Bahamian healthcare costliest in world

First Published: 2006-08-25

On January 31st 2004 the Blue Ribbon Commission on National Health Insurance (the "BRC") delivered its proposed plan to the Prime Minister. The initial implementation of this plan may begin shortly.

In this connection the Nassau Institute commissioned Mr. Nadeem Esmail, Director of Health System Performance Studies, Fraser Institute of Canada, to analyze the BRC plan. This is appropriate since Canada has had a universal access, publicly funded healthcare system for 45 years; and the Fraser Institute is a leading independent authority analyzing the effectiveness of such systems.

Mr. Esmail's final report was released by the Institute on the Internet (See and shortly will be formally presented to the Prime Minister.

It is authoritative and merits his attention.

Costly care.

For starters, the Prime Minister should recognize that Bahamian healthcare is one of the costliest in the world.

To get a perspective on healthcare spending, one looks at such spending as a share of total spending with the Gross National Product of the country used as "total spending." This is the method employed by the BRC and is shown above in the line titled "Unadjusted". The Bahamas spends 6.9% of its GNP on healthcare versus 13.8% for the U.S.

But that comparison is not valid…those two numbers do not tell the whole story because the populations differ in their average age. The BRC shows how the Bahamian population has aged and is expected to age for the years 1970 through 2060. Today the Bahamas has a young population.

But with time it will become an older population; and it will spend more on healthcare. Such expenditures are closely related to age…ones healthcare spending rises as one ages.

Therefore, if one compares healthcare expenditures between countries, one should put them on the same basis; one should age-adjust them as is done on line two in the table.

• On an "age-adjusted" basis the expenditures of both the Bahamas and the U.S. are 14.9% of GDP. Both share the title of "Biggest Spender" and

• Bahamian spending is 32% greater than Canada and 54% greater than the U.K. Both have universal access, publicly funded national healthcare systems and…significantly…both have funding and "patient access to care" problems.

A high health cost nation.

To readers of the BRC report this is not a surprise since the BRC itself repeatedly notes the present "inefficiencies."

• "The cost of services in the public health care sector is higher than it should be and is related to inefficiencies in the health care institutions.

• "The NIB recently completed a number of studies on its operational efficiency and effectiveness; [they] show that the NIB is overstaffed by approximately 25% and that it needs to significantly improve its management processes.

• "The NIB is currently operating with approximately 17% administrative overheads.

• A NHI system will not be feasible with that high an administrative burden. The cost of administering should be less than 10% of the income to the system. The 1984 Working Party's analyses of the NHI system suggested that administrative costs should not exceed 9% in the private sector and 5% in the public sector."
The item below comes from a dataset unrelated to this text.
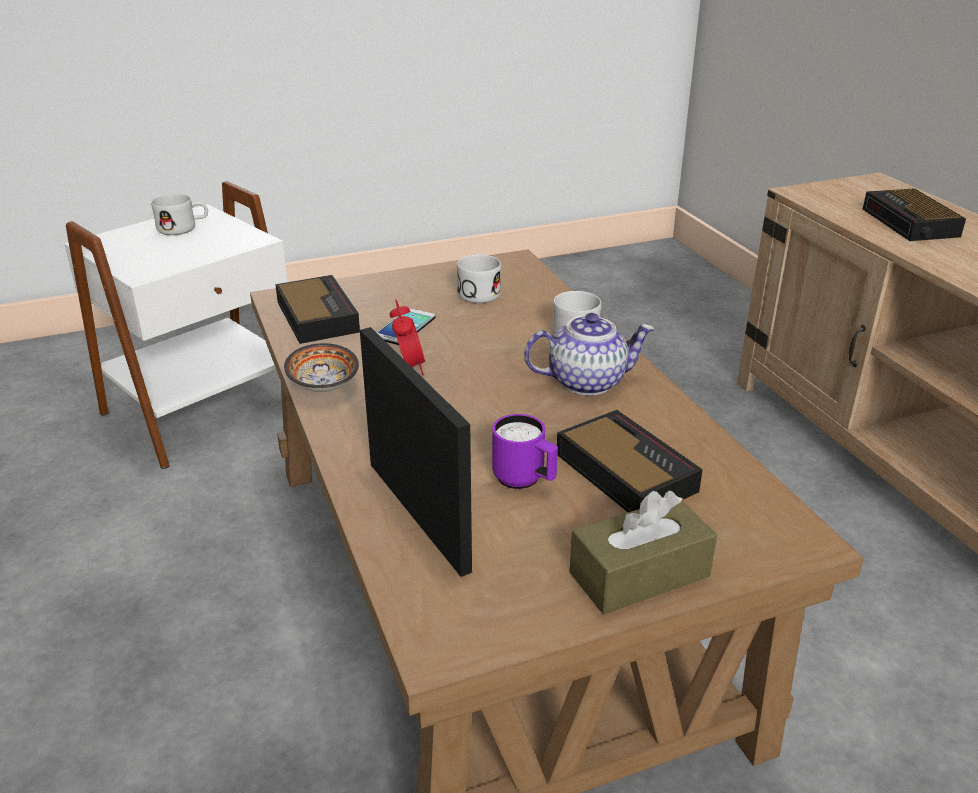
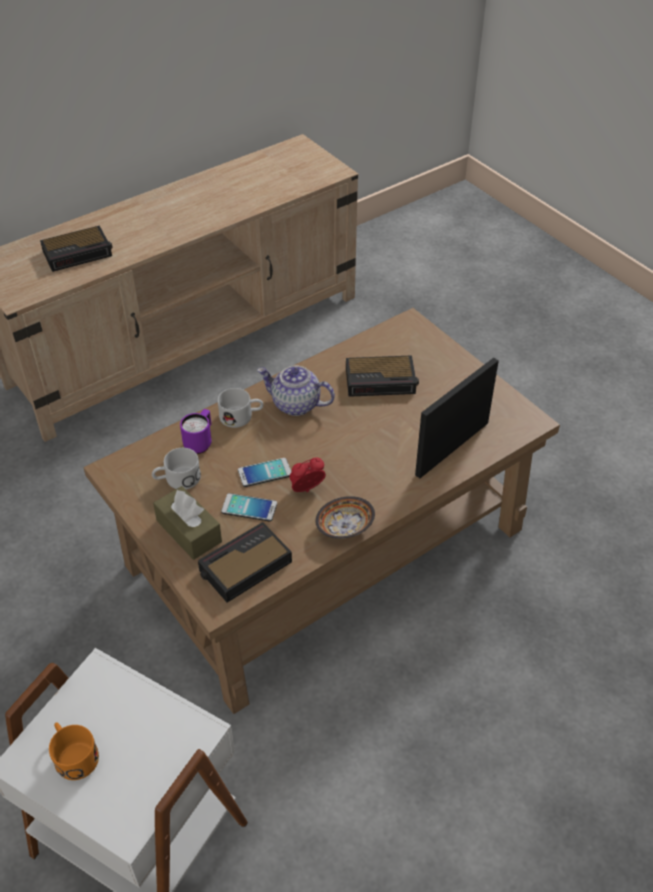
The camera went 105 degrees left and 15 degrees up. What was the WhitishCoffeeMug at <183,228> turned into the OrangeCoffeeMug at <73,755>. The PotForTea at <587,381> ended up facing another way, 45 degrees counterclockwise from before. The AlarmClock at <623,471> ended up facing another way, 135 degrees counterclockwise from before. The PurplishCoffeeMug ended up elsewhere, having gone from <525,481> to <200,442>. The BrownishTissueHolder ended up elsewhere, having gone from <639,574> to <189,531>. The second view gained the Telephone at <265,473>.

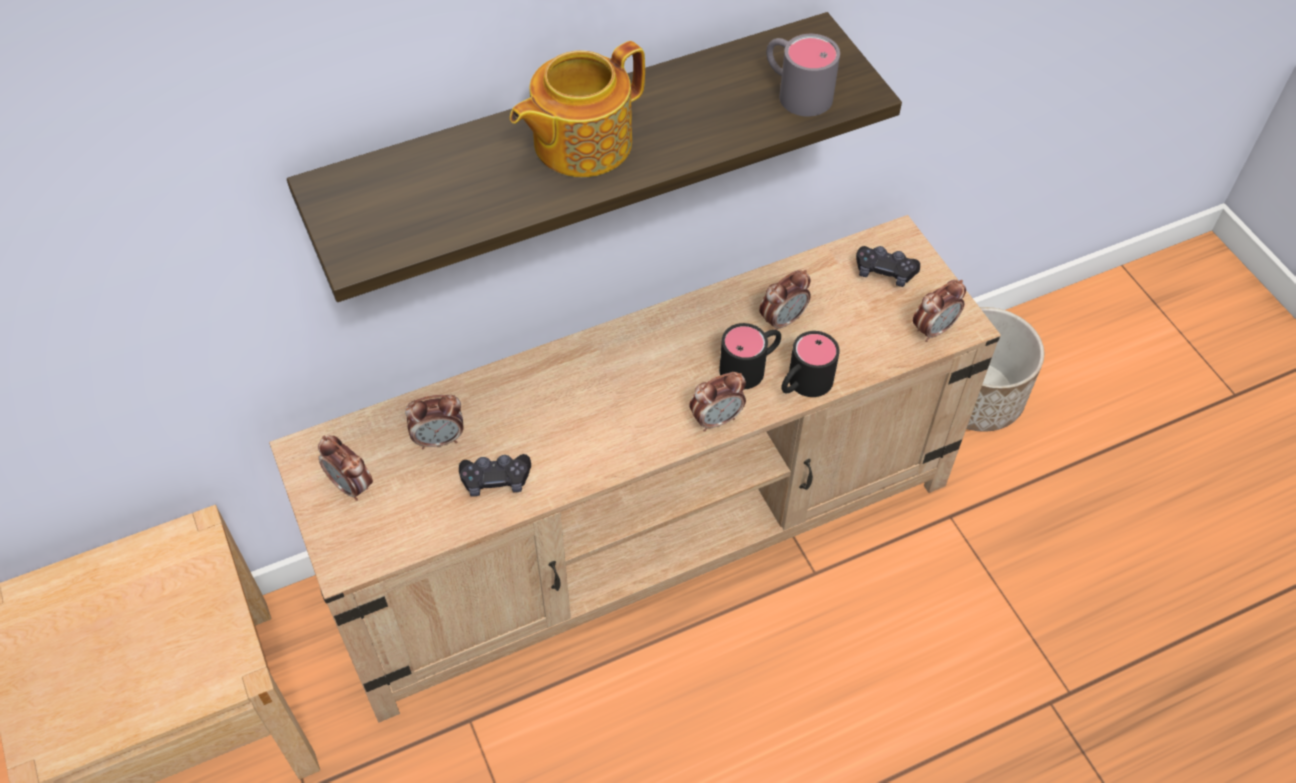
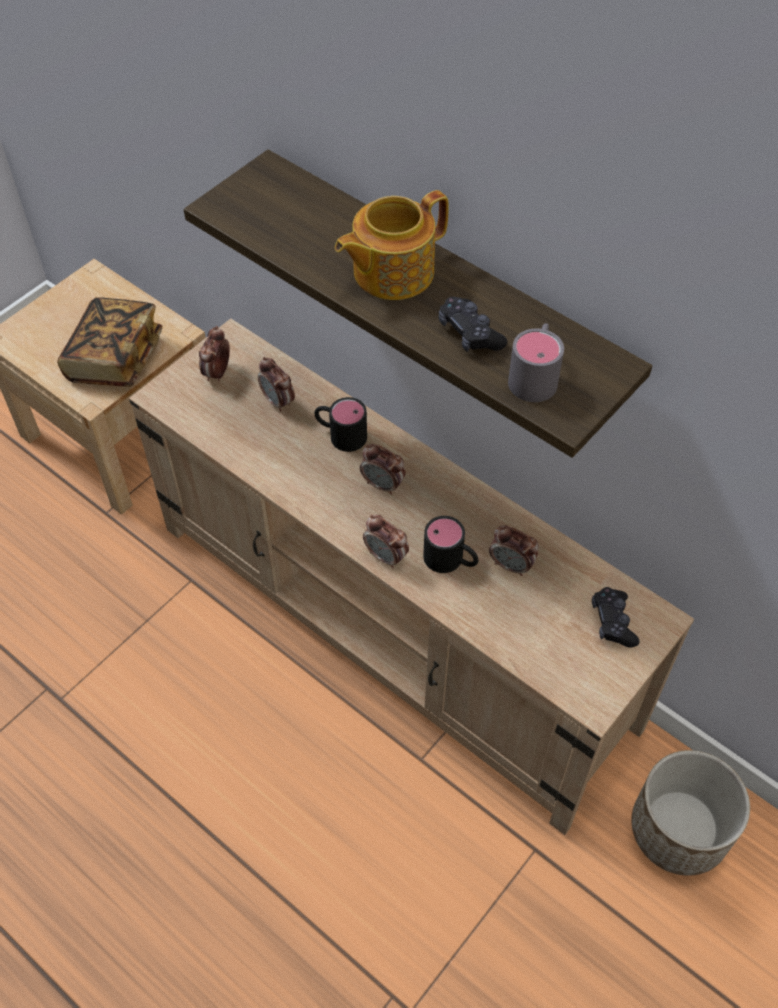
The camera went 65 degrees right and 0 degrees up. The PotForTea at <580,143> ended up facing another way, 60 degrees counterclockwise from before. The AlarmClock ended up elsewhere, having gone from <933,329> to <383,485>. The BlackColouredCoffeeMug ended up elsewhere, having gone from <803,384> to <340,434>. The BlackColouredGamepad ended up elsewhere, having gone from <496,480> to <470,333>. The second view gained the BoundBook at <115,358>.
A high operating cost nation.

Readers of the IMF Consultations with the Bahamian Government may remember the 2003 report that noted the loss of market share to other Caribbean destinations.
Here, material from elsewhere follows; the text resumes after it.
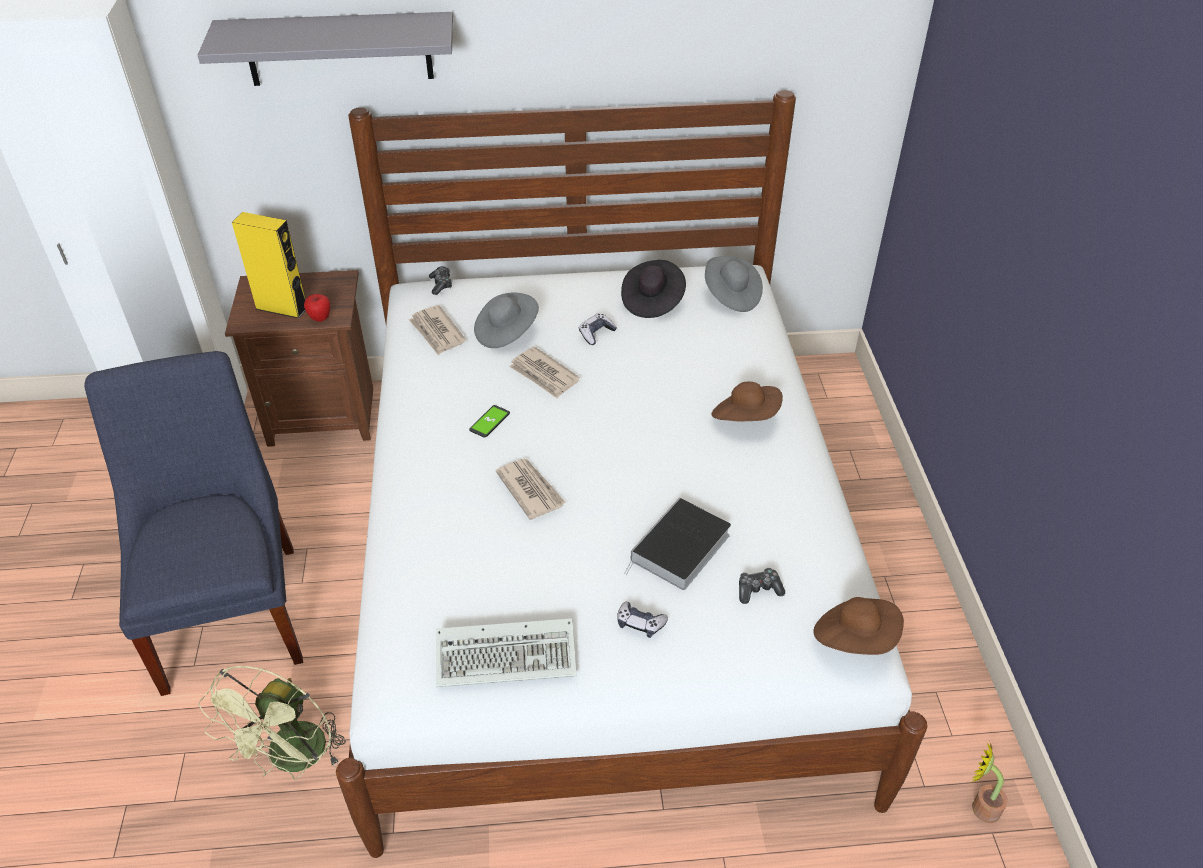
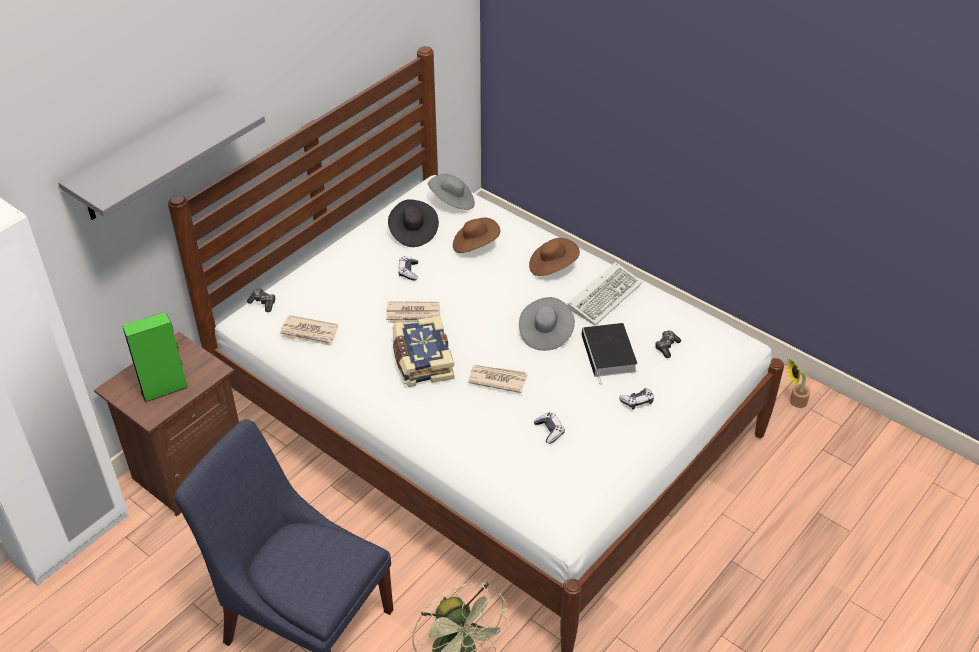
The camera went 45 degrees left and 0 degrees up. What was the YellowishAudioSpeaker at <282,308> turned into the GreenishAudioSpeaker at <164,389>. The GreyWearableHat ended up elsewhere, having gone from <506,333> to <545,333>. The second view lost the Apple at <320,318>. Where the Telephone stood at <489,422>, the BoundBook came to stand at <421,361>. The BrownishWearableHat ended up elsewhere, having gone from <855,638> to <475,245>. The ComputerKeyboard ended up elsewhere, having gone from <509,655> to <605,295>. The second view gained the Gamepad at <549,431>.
The IMF cited "a private sector study" that estimated that operating costs are 20 and 185 percent higher, respectively, in the Bahamas compared to similar hotels in the Caribbean and North America, while gross operating profits are between one half and one third lower." That "private sector study" was the April 2003 report of the Tourism Task Force on Trade Liberalization.

This suggests that many of the cost problems that are experienced by the healthcare industry also affect the tourism industry.


The bottom line is that both the specific and differing cost problems of the public healthcare and the private tourism industries suggest the country should –

• Not embark on the National Healthcare Plan until it has demonstrated concrete achievement in eliminating the inefficiencies enumerated in the BRC report.

• Evaluate the impact of the Plan on tourism.

• Evaluate the numerous suggestions proposed by Nadeem Esmail to lower the cost of the BRC proposal.

Quite frankly, this is what any experienced and prudent businessman would suggest.